Deuxièmement, et c’est ça le plus grave, parce qu’ici, sortir d’une opposition (chrétiens/musulmans) suppose en exacerber une autre (homme/femme). A tel point qu’on peut se demander si Et maintenant on va où ? n’est pas d’abord un film féministe avant d’être un film contre les conflits interreligieux. On est sûr en tout cas que remplacer la guerre des peuples par celle des sexes est une énorme idiotie qui fait perdre toute crédibilité au propos. Mis à part le prêtre et l’imam, les hommes du film sont tous puérils, violents, idiots, ridicules et dangereux. On est indigné de voir qu’il serait toujours nécessaire, pour apaiser un conflit, de trouver d’autres clivages, d’autres cibles contre lesquelles se battre.

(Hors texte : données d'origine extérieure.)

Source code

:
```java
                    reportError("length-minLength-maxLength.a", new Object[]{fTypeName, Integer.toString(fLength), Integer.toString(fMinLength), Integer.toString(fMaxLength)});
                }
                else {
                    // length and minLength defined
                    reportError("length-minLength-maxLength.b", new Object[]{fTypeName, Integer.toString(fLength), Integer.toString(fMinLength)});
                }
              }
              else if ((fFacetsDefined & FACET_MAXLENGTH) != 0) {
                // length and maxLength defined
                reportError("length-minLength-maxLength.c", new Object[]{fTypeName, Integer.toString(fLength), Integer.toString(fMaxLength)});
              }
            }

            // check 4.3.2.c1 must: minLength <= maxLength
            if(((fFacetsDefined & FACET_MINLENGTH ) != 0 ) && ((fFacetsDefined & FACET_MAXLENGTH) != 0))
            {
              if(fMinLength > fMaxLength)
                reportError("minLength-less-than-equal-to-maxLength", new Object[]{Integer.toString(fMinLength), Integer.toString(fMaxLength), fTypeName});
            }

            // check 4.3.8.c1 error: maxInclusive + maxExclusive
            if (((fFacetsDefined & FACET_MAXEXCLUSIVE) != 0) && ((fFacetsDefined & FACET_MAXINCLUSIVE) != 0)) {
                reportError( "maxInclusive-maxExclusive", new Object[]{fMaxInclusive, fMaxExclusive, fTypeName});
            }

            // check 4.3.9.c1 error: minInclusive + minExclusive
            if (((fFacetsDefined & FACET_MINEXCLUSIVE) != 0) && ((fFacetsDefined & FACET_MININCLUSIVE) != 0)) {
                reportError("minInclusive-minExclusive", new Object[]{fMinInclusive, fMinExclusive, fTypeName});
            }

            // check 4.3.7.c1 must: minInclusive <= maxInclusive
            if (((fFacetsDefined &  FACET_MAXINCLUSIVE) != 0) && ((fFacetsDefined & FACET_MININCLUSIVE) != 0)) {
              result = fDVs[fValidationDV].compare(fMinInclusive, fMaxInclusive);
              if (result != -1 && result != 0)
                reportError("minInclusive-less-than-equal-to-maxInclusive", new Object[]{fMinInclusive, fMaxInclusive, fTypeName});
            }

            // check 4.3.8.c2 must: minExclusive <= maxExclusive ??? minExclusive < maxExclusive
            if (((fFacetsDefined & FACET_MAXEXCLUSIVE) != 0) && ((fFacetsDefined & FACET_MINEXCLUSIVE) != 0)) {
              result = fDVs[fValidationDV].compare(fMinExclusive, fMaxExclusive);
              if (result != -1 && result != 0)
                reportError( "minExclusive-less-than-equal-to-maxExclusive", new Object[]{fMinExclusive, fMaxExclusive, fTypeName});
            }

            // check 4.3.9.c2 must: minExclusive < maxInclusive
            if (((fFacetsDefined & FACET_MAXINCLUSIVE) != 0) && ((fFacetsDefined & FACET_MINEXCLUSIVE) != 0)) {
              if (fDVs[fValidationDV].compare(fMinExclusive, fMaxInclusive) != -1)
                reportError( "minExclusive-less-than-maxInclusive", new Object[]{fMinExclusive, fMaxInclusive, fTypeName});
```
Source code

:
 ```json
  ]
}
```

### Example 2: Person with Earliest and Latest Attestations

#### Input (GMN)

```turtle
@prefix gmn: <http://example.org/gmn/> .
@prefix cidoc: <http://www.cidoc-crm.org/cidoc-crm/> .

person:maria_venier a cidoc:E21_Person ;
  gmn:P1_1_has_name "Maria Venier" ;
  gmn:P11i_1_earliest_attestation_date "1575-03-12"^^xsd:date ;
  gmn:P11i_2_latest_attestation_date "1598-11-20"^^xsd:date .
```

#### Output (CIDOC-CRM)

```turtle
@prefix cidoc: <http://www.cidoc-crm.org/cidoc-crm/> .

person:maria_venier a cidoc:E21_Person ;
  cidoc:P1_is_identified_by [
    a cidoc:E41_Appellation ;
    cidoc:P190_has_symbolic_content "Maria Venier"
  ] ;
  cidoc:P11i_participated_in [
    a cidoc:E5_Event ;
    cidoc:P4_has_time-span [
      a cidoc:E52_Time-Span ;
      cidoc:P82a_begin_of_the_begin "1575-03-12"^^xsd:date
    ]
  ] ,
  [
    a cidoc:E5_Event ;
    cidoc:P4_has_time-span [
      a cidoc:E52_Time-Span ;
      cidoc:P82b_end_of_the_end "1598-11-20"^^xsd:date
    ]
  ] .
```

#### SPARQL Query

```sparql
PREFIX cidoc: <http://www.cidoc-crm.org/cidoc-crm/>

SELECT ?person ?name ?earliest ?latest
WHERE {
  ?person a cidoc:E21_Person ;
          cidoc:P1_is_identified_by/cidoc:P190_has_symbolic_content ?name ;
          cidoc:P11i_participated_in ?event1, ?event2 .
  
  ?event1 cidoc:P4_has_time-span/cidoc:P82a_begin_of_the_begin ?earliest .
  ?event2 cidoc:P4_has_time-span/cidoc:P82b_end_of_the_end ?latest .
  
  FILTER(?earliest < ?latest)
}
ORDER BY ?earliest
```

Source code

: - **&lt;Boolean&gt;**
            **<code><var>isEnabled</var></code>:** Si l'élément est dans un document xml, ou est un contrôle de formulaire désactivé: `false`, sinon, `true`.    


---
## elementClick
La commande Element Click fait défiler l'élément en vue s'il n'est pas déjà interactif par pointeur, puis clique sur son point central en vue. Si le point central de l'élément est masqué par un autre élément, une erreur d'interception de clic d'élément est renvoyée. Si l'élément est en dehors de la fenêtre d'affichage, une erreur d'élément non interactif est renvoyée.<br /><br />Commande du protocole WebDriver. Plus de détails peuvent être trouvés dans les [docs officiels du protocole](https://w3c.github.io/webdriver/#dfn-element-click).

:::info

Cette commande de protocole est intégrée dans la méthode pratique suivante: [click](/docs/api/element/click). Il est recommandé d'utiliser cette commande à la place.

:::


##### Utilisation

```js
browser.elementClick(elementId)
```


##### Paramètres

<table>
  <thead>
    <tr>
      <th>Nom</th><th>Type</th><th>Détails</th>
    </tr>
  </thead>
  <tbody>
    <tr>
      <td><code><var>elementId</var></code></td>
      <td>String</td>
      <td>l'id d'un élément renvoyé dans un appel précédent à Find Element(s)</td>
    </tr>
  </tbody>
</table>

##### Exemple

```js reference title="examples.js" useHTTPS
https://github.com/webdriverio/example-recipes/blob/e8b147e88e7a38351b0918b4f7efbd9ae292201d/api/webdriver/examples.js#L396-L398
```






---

Malgré son charme indiscutable et cette fin d’une intelligence bien plus complexe qu’elle n’y parait d’abord, on reste très sceptique devant ce portrait finalement manichéen (c’est un comble!) d’une société où la sagesse est systématiquement le propre de la femme et la bêtise celui de l’homme.

Note : 5/10

Et maintenant on va où?
Un film de Nadine Labaki avec Nadine Labaki, Claude Msawbaa, Leyla Fouad
Comédie dramatique – France – 1h50 – Sorti le 14 septembre 2011

Publié le 30 septembre 2011, dans Films sortis en 2011, et tagué , . Bookmarquez ce permalien. 5 Commentaires.

  1. Un film féministe? Vraiment? Avez-vous jamais connu une féministe qui encourage à se diriger vers les services des stripteaseuses?

  2. Je ne dis pas que les personnages sont féministes, je dis que le film l’est.

  3. Plutôt d’accord avec ton dernier paragraphe 🙂

  4. A force de se mettre en scène Nadine Labaki, est passé à côté de sa fable,qui voulait nous faire croire que l’on pouvait sauver le monde avec un peu de bonne volonté, de part et d’autre des frontières. C’est possible, c’est même certain et la chose s’est déjà produite.

    Mais comme ellle répète toujours la même chose, on demeure sur place et tout est prévisible. Les scènes sont téléphonées, peu crédibles, et les bagarres entre villageois, n’attendent que le clap de départ pour s’émoustiller dans un décor de faux western. L’idée principale ( la venue des filles ) n’est même pas exploitée.